When the Germans occupied Gorlice in southeast Poland September 7, 1939, about 4,500 – 5,000 Jews lived in the town. Immediately the Jews were subjected to spontaneous pogroms and anti-Semitic laws were introduced that drastically deteriorated the living conditions of the Jews. Jewish men were also forced into slave labor. Sporadic executions also occurred. As of December 1939, all Jews over ten years of age were forced to wear a armband with a visible star of David as an identification mark. In mid-October 1941 the germans set up a ghetto in the town where all Jews were forced to move. Only those with special work permits were allowed to leave the ghetto. Overcrowding, lack of supplies such as medicine and food contributed to miserable living conditions. In mid-August 1942, the germans began to liquidate the ghetto. Jews who were either unproductive or superfluous was murdered. About 700 Jews were shot in Garbacz north of Gorlice. About 200 Jews were shot at various locations in Gorlice. In September the remaining Jews were sent to Belzec extermination camp where they were murdered in the gas chambers. A few were exempt from deportation and sent to labor camps.

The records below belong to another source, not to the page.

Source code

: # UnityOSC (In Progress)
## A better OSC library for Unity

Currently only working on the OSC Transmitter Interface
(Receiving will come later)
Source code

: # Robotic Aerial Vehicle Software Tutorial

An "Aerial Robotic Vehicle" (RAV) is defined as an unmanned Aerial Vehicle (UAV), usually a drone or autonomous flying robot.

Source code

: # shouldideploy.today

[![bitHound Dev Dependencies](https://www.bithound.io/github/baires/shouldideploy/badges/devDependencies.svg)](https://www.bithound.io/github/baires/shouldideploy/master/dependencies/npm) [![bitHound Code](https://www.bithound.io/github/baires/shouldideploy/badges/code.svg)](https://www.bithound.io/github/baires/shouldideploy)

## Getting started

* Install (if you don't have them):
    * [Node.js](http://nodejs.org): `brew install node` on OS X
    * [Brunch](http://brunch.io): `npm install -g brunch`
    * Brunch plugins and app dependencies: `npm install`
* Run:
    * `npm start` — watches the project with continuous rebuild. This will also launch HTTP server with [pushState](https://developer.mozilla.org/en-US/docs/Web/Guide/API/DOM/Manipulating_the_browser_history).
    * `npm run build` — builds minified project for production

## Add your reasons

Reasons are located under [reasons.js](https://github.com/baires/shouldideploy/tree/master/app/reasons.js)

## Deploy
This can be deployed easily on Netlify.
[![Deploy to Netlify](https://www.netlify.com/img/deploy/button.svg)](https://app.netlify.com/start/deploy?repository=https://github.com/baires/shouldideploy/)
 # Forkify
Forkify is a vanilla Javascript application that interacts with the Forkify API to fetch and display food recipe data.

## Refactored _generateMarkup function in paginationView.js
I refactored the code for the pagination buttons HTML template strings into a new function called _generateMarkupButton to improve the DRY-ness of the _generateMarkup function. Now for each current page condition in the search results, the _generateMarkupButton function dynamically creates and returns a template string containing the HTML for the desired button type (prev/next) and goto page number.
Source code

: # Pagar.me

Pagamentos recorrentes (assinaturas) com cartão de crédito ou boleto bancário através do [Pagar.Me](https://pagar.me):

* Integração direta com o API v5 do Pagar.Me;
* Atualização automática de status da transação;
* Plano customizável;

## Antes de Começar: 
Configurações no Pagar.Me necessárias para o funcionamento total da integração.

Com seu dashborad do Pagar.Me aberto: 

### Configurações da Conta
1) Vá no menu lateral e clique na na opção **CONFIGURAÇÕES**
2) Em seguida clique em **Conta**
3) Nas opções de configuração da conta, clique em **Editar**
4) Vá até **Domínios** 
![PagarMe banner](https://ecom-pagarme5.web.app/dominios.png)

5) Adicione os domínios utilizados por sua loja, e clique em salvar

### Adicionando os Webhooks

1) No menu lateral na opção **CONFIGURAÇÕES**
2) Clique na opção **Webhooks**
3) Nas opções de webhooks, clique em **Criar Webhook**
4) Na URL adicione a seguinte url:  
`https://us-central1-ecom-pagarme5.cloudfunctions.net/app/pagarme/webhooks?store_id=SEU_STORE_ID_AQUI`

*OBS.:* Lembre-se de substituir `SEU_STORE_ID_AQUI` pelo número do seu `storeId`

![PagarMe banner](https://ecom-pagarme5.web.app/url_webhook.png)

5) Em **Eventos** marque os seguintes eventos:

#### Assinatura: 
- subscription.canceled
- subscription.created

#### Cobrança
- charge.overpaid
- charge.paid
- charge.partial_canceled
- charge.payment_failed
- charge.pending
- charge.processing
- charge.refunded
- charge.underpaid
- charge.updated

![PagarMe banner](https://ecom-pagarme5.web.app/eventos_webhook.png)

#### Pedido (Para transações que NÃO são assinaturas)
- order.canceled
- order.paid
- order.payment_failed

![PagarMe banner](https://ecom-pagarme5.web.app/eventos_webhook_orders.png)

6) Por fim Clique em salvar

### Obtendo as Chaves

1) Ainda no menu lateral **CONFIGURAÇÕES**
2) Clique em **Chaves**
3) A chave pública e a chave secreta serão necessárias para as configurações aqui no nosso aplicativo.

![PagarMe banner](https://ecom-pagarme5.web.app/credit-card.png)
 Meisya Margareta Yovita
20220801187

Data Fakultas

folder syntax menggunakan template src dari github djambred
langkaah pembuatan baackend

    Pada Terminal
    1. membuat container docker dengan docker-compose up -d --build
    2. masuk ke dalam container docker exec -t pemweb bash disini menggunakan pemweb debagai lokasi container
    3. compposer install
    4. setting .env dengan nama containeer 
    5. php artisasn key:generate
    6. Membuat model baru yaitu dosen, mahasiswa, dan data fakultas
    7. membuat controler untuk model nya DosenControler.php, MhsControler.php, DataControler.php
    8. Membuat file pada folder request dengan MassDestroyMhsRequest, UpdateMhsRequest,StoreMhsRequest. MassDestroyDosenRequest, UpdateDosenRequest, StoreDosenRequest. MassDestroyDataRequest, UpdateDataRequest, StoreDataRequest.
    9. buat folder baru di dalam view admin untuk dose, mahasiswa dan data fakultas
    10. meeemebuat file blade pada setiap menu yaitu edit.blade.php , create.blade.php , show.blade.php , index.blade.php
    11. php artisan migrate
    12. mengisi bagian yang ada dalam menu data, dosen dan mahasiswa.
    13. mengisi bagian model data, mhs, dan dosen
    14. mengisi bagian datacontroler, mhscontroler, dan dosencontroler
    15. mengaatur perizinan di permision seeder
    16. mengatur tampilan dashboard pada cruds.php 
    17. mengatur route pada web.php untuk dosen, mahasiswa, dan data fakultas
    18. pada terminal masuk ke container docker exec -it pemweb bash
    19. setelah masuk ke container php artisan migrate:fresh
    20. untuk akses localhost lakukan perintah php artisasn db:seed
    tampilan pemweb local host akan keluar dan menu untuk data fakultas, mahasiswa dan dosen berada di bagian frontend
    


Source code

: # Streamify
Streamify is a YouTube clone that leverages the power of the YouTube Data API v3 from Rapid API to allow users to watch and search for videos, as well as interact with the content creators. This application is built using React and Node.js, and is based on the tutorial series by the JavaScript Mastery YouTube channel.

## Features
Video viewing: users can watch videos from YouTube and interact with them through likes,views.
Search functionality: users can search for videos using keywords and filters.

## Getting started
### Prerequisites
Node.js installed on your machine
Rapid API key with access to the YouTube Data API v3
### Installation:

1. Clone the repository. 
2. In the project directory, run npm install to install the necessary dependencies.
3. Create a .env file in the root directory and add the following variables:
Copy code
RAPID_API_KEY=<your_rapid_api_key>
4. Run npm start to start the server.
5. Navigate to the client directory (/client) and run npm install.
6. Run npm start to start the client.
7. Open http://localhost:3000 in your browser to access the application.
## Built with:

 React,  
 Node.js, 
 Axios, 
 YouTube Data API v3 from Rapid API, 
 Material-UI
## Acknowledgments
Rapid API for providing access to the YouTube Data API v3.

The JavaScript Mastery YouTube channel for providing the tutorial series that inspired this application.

Current status: Demolished with monument (2019).
Address: Strazacka, 38–300 Gorlice.
Get there: Car.
Follow up in books: Gilbert, Martin: The Holocaust: A History of the Jews of Europe During the Second World War (1987).
Hardly any of the more famous ghettos established in Poland. But those who sat there suffered the same fate as those who sat in more famous ghettos like Warsaw, Krakow and Lodz.